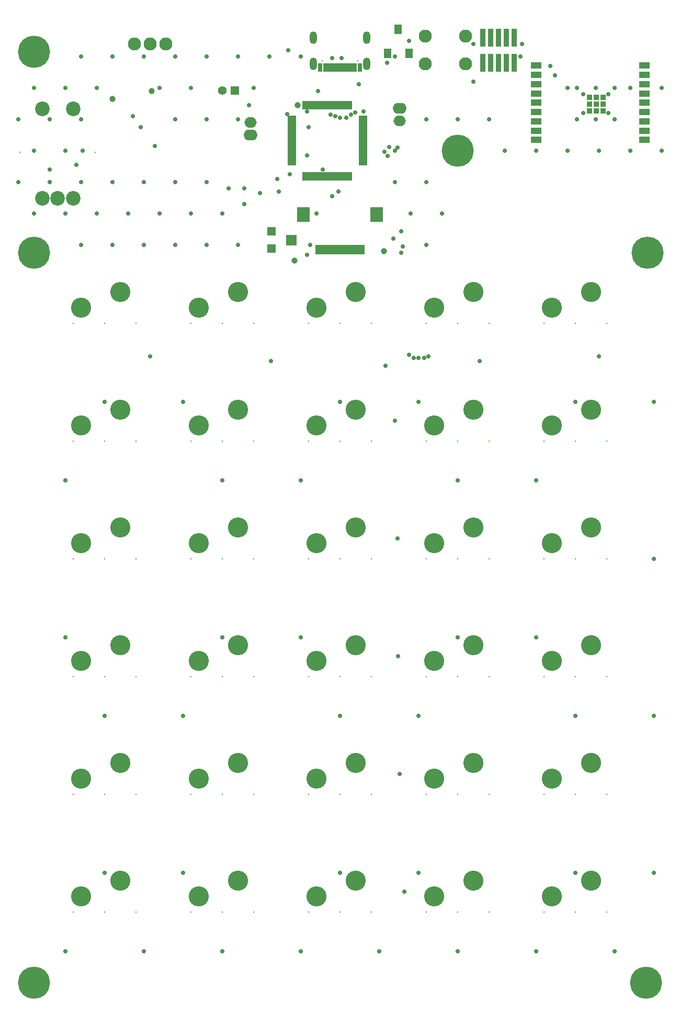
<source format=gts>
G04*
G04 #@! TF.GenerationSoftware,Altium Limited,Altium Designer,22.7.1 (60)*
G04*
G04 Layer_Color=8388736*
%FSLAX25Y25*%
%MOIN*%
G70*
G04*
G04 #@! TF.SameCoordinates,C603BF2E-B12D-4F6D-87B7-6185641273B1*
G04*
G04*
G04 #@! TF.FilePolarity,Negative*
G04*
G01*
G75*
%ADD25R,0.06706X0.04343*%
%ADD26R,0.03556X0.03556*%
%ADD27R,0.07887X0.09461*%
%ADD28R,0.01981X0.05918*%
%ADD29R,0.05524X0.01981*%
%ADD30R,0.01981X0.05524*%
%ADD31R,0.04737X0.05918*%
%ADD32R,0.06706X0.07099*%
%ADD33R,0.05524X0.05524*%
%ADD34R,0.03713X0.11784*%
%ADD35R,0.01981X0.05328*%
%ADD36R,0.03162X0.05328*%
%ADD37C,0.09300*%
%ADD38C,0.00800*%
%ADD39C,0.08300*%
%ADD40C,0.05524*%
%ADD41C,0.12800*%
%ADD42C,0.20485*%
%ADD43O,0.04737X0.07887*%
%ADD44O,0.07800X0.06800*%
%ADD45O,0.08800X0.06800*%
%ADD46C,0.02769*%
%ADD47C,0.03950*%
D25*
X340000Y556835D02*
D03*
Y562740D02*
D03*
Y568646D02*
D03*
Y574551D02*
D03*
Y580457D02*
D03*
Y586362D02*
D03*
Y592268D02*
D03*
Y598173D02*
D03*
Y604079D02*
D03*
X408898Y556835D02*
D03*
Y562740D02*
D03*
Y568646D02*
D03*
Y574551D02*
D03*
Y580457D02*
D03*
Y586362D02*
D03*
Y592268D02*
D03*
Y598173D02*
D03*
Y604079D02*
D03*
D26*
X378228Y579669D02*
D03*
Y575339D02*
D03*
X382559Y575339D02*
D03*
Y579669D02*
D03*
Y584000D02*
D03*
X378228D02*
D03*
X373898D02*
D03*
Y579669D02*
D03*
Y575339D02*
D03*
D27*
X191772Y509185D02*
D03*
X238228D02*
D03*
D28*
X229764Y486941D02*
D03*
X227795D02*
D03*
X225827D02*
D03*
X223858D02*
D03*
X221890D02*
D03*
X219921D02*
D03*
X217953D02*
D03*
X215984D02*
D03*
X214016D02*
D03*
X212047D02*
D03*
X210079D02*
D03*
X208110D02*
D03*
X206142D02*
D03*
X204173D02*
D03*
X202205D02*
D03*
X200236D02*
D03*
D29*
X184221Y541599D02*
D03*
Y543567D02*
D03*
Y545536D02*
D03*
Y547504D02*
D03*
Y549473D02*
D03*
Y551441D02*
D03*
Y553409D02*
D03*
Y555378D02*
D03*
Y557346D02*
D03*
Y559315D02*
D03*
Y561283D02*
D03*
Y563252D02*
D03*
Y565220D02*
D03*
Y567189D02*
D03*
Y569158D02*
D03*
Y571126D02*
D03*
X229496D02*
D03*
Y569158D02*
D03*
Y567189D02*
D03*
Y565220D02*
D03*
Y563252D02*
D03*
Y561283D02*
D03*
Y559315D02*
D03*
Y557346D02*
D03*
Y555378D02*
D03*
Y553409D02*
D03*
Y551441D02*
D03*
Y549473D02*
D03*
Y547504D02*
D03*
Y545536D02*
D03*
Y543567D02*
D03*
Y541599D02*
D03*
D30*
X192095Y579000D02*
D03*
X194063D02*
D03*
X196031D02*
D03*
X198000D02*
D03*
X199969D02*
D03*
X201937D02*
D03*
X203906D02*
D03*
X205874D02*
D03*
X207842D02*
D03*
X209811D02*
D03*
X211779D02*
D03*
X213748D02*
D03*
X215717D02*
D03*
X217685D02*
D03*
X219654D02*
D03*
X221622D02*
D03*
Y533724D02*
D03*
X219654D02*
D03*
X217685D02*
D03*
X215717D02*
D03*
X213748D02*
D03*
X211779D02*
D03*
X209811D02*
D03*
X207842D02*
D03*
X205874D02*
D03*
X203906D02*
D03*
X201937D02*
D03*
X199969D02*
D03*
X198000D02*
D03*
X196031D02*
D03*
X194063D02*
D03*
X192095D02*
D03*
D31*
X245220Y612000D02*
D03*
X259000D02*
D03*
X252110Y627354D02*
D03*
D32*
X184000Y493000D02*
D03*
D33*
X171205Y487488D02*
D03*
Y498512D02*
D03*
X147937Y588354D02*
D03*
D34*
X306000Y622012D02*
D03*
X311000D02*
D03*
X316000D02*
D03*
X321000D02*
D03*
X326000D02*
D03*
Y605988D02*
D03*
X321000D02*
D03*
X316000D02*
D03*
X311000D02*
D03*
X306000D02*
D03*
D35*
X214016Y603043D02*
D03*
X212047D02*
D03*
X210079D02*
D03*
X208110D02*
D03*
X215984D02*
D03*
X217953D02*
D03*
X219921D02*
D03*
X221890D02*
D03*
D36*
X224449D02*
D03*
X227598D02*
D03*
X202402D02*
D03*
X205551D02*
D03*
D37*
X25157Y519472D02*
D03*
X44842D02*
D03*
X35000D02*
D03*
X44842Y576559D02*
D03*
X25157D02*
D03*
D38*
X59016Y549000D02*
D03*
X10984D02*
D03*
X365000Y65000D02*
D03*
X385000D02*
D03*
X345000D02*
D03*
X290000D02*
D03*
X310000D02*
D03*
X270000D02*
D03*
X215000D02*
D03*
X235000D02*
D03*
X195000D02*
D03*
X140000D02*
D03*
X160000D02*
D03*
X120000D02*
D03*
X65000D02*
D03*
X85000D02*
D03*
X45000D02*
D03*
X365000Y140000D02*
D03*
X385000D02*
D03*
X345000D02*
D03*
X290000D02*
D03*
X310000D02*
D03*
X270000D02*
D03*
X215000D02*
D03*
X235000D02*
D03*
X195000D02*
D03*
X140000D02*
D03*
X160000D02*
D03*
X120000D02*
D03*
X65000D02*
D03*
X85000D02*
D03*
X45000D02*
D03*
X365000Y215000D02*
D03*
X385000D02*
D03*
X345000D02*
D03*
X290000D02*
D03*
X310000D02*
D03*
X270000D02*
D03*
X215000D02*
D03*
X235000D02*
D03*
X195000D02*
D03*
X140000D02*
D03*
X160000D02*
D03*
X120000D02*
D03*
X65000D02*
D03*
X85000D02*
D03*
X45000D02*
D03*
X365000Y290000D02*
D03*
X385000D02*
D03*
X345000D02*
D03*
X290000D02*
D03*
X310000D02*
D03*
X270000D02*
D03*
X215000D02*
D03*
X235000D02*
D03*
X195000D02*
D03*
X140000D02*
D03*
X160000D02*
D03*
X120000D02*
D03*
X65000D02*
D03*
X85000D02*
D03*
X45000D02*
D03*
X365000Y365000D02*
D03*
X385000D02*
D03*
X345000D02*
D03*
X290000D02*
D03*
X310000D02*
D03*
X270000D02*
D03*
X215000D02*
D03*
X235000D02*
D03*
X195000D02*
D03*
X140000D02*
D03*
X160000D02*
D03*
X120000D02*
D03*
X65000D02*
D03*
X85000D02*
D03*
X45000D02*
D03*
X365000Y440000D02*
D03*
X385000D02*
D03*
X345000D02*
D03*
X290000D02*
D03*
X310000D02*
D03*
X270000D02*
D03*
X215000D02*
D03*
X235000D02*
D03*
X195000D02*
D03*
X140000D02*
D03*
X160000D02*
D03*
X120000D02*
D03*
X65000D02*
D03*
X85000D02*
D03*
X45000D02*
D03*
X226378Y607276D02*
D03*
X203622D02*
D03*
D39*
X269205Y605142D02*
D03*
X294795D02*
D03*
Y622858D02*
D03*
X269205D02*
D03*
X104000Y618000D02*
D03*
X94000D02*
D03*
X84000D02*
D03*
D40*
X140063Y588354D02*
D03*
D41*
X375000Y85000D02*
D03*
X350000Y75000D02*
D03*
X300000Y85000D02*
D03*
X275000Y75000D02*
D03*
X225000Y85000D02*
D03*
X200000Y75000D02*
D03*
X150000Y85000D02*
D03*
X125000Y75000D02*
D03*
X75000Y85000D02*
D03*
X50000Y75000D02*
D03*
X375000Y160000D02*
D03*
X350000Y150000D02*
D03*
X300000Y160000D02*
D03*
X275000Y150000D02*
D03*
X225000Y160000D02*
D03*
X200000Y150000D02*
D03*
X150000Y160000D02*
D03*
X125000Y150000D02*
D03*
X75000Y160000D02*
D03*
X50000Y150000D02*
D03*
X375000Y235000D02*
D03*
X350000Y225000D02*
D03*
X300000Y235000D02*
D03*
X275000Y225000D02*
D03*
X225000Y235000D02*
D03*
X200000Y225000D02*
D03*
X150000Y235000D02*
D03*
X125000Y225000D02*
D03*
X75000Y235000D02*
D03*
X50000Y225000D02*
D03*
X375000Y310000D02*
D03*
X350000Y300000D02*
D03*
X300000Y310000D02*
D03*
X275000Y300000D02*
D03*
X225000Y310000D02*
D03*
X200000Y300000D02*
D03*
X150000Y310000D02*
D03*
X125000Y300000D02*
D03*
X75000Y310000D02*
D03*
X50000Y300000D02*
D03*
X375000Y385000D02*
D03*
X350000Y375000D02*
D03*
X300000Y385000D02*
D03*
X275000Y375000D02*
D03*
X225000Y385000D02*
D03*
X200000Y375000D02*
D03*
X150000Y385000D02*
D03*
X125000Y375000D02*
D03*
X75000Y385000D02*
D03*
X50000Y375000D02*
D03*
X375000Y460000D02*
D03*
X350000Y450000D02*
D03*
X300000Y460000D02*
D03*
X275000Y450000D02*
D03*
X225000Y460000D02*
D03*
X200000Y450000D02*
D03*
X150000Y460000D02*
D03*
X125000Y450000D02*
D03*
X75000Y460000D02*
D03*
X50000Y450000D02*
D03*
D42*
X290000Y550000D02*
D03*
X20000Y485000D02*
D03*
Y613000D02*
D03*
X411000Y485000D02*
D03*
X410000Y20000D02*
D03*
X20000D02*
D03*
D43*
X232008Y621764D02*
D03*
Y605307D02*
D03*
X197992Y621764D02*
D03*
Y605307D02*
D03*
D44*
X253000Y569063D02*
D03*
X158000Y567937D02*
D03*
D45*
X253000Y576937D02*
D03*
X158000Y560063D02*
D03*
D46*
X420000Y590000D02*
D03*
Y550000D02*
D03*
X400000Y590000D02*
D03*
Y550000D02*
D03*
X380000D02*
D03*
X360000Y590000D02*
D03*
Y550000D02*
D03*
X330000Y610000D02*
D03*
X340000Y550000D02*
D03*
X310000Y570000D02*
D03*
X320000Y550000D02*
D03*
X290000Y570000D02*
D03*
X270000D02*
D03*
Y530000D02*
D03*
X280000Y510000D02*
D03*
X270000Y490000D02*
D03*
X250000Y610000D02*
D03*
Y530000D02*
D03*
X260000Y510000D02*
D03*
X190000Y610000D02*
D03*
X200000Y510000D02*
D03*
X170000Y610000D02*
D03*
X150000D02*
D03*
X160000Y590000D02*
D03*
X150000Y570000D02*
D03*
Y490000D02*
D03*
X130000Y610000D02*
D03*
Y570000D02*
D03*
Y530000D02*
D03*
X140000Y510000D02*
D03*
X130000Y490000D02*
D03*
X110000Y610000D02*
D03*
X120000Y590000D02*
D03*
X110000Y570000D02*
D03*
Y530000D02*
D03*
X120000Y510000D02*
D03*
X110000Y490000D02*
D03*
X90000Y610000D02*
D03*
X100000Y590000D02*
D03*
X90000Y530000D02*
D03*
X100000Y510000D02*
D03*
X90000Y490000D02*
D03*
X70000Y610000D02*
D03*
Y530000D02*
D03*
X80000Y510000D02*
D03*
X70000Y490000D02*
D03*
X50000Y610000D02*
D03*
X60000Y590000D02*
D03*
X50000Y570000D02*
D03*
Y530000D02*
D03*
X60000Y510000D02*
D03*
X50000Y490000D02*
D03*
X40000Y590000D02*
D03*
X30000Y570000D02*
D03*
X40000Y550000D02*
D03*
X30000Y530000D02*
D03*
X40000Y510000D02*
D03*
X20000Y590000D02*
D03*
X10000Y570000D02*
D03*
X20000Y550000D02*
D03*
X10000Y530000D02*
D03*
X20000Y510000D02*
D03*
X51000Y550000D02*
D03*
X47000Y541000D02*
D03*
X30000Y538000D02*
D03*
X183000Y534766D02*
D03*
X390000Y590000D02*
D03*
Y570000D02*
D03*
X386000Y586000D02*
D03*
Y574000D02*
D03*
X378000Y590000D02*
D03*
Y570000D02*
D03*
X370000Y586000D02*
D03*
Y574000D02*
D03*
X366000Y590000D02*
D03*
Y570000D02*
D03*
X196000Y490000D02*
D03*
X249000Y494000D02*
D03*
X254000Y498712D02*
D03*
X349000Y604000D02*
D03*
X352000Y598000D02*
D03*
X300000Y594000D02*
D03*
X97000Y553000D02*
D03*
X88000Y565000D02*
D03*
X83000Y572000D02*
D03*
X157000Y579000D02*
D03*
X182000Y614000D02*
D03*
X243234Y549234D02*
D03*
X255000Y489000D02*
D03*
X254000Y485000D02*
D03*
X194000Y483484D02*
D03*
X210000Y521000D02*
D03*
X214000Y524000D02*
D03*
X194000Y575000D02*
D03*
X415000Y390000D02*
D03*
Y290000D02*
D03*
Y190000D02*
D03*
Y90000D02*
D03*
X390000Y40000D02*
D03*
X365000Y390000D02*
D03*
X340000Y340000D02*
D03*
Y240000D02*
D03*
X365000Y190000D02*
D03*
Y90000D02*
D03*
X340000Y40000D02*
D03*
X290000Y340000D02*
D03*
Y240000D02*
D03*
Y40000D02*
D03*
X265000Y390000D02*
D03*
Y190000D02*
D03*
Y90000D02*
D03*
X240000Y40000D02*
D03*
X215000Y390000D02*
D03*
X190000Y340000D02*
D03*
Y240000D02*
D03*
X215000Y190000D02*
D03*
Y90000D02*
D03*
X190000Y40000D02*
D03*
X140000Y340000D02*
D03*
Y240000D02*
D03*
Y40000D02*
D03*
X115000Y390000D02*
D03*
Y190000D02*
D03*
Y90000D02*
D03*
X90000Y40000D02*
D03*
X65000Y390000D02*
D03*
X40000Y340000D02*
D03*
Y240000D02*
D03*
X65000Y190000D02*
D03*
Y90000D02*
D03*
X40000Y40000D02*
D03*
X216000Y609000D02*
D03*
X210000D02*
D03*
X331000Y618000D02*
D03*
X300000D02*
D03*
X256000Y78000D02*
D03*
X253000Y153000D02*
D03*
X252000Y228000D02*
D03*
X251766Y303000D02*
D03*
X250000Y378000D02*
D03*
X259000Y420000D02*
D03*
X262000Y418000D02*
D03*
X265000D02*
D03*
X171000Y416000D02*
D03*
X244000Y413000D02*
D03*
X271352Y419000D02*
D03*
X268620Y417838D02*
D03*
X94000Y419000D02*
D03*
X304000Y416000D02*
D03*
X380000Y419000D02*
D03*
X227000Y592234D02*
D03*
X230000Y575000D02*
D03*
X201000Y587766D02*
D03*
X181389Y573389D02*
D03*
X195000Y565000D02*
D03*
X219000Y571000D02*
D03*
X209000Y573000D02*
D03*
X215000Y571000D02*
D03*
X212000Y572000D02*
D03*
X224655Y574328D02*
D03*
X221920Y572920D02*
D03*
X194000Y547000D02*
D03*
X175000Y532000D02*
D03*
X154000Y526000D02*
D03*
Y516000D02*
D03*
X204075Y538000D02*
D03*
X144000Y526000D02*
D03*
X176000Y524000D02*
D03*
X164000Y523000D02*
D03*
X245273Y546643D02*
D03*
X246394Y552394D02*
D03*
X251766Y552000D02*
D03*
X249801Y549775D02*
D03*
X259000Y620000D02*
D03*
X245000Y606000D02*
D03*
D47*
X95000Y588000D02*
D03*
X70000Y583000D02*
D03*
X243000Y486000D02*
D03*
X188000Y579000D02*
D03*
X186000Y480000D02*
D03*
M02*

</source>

- - - -

• _PROBLEM DETAILS_:
Only the lines above from the one with "X340000Y340000D02*" through the one with "Y516000D02*" should be duplicated, character for character.

• _EXPECTED OUTPUT_:
X340000Y340000D02*
D03*
Y240000D02*
D03*
X365000Y190000D02*
D03*
Y90000D02*
D03*
X340000Y40000D02*
D03*
X290000Y340000D02*
D03*
Y240000D02*
D03*
Y40000D02*
D03*
X265000Y390000D02*
D03*
Y190000D02*
D03*
Y90000D02*
D03*
X240000Y40000D02*
D03*
X215000Y390000D02*
D03*
X190000Y340000D02*
D03*
Y240000D02*
D03*
X215000Y190000D02*
D03*
Y90000D02*
D03*
X190000Y40000D02*
D03*
X140000Y340000D02*
D03*
Y240000D02*
D03*
Y40000D02*
D03*
X115000Y390000D02*
D03*
Y190000D02*
D03*
Y90000D02*
D03*
X90000Y40000D02*
D03*
X65000Y390000D02*
D03*
X40000Y340000D02*
D03*
Y240000D02*
D03*
X65000Y190000D02*
D03*
Y90000D02*
D03*
X40000Y40000D02*
D03*
X216000Y609000D02*
D03*
X210000D02*
D03*
X331000Y618000D02*
D03*
X300000D02*
D03*
X256000Y78000D02*
D03*
X253000Y153000D02*
D03*
X252000Y228000D02*
D03*
X251766Y303000D02*
D03*
X250000Y378000D02*
D03*
X259000Y420000D02*
D03*
X262000Y418000D02*
D03*
X265000D02*
D03*
X171000Y416000D02*
D03*
X244000Y413000D02*
D03*
X271352Y419000D02*
D03*
X268620Y417838D02*
D03*
X94000Y419000D02*
D03*
X304000Y416000D02*
D03*
X380000Y419000D02*
D03*
X227000Y592234D02*
D03*
X230000Y575000D02*
D03*
X201000Y587766D02*
D03*
X181389Y573389D02*
D03*
X195000Y565000D02*
D03*
X219000Y571000D02*
D03*
X209000Y573000D02*
D03*
X215000Y571000D02*
D03*
X212000Y572000D02*
D03*
X224655Y574328D02*
D03*
X221920Y572920D02*
D03*
X194000Y547000D02*
D03*
X175000Y532000D02*
D03*
X154000Y526000D02*
D03*
Y516000D02*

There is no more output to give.